# What are all those beans/nuts/fruits we see in the Sunday market ?



## Gatos (Aug 16, 2016)

I know what a peanut is, and I know what a cashew or almond are - but when we go to the market on Sunday mornings there must be as many as 50 bins of different things we have never tried. What are all those things ? Can someone recommend a guide-book ?


----------



## AlanMexicali (Jun 1, 2011)

lexicon-groups


----------



## TundraGreen (Jul 15, 2010)

Gatos said:


> I know what a peanut is, and I know what a cashew or almond are - but when we go to the market on Sunday mornings there must be as many as 50 bins of different things we have never tried. What are all those things ? Can someone recommend a guide-book ?

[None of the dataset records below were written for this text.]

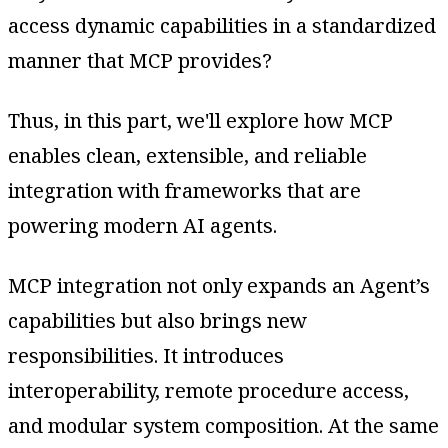
access dynamic capabilities in a standardized
manner that MCP provides?
Thus, in this part, we'll explore how MCP
enables clean, extensible, and reliable
integration with frameworks that are
powering modern AI agents.
MCP integration not only expands an Agent’s
capabilities but also brings new
responsibilities. It introduces
interoperability, remote procedure access,
and modular system composition. At the same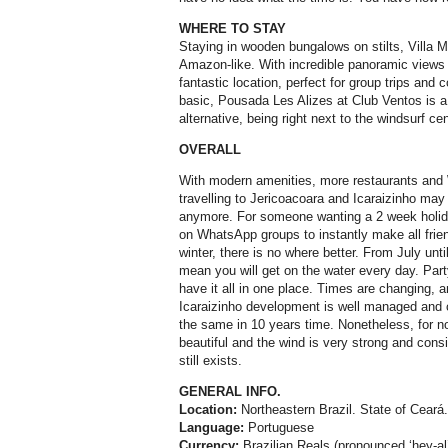
WHERE TO STAY
Staying in wooden bungalows on stilts, Villa 
Amazon-like. With incredible panoramic views of
fantastic location, perfect for group trips and 
basic, Pousada Les Alizes at Club Ventos is a
alternative, being right next to the windsurf cen
OVERALL
With modern amenities, more restaurants and 
travelling to Jericoacoara and Icaraizinho may 
anymore. For someone wanting a 2 week holida
on WhatsApp groups to instantly make all frien
winter, there is no where better. From July unt
mean you will get on the water every day. Part
have it all in one place. Times are changing, 
Icaraizinho development is well managed and con
the same in 10 years time. Nonetheless, for n
beautiful and the wind is very strong and consi
still exists.
GENERAL INFO.
Location:
Northeastern Brazil. State of Ceará
Language:
Portuguese
Currency:
Brazilian Reals (pronounced ‘hey-al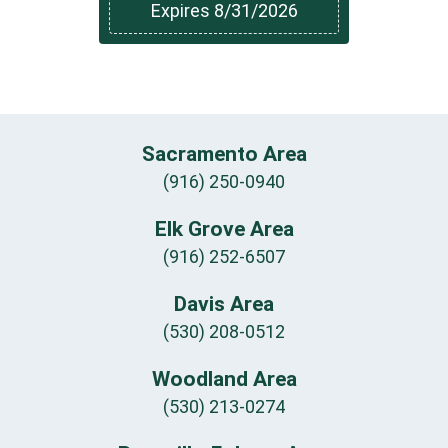
Expires 8/31/2026
Sacramento Area
(916) 250-0940
Elk Grove Area
(916) 252-6507
Davis Area
(530) 208-0512
Woodland Area
(530) 213-0274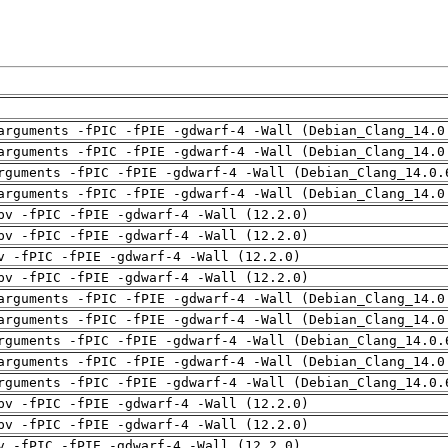
arguments -fPIC -fPIE -gdwarf-4 -Wall (Debian_Clang_14.0
arguments -fPIC -fPIE -gdwarf-4 -Wall (Debian_Clang_14.0
rguments -fPIC -fPIE -gdwarf-4 -Wall (Debian_Clang_14.0.
arguments -fPIC -fPIE -gdwarf-4 -Wall (Debian_Clang_14.0
pv -fPIC -fPIE -gdwarf-4 -Wall (12.2.0)
pv -fPIC -fPIE -gdwarf-4 -Wall (12.2.0)
v -fPIC -fPIE -gdwarf-4 -Wall (12.2.0)
pv -fPIC -fPIE -gdwarf-4 -Wall (12.2.0)
arguments -fPIC -fPIE -gdwarf-4 -Wall (Debian_Clang_14.0
arguments -fPIC -fPIE -gdwarf-4 -Wall (Debian_Clang_14.0
rguments -fPIC -fPIE -gdwarf-4 -Wall (Debian_Clang_14.0.
arguments -fPIC -fPIE -gdwarf-4 -Wall (Debian_Clang_14.0
rguments -fPIC -fPIE -gdwarf-4 -Wall (Debian_Clang_14.0.
pv -fPIC -fPIE -gdwarf-4 -Wall (12.2.0)
pv -fPIC -fPIE -gdwarf-4 -Wall (12.2.0)
v -fPIC -fPIE -gdwarf-4 -Wall (12.2.0)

I am not sure what you are looking at but some of them are no doubt beans. There are about 20 different types of beans that would all be called "pinto" beans north of the border. Flor de Mayo, Flor de Junio, Flor de Julio, Peruana, Tejas, and a bunch more I can't think of now are all varieties of pinto beans. Then there are Frijol *****, plus several different styles of rice, Jamaica (Hibiscus flower), and various dried peppers. It is one of the wonderful aspects of living here. They are available in a mercado near my house 7 days a week.


----------



## Gatos (Aug 16, 2016)

Thank you both - on Sunday I'm going to take some photos and perhaps you can help me determine what might be worth trying. (I already know I don't much care for celantra (?) but I love even the hottest chllis.


----------



## sparks (Jun 17, 2007)

cilantro is a must have in many Mexican meals .... love it


----------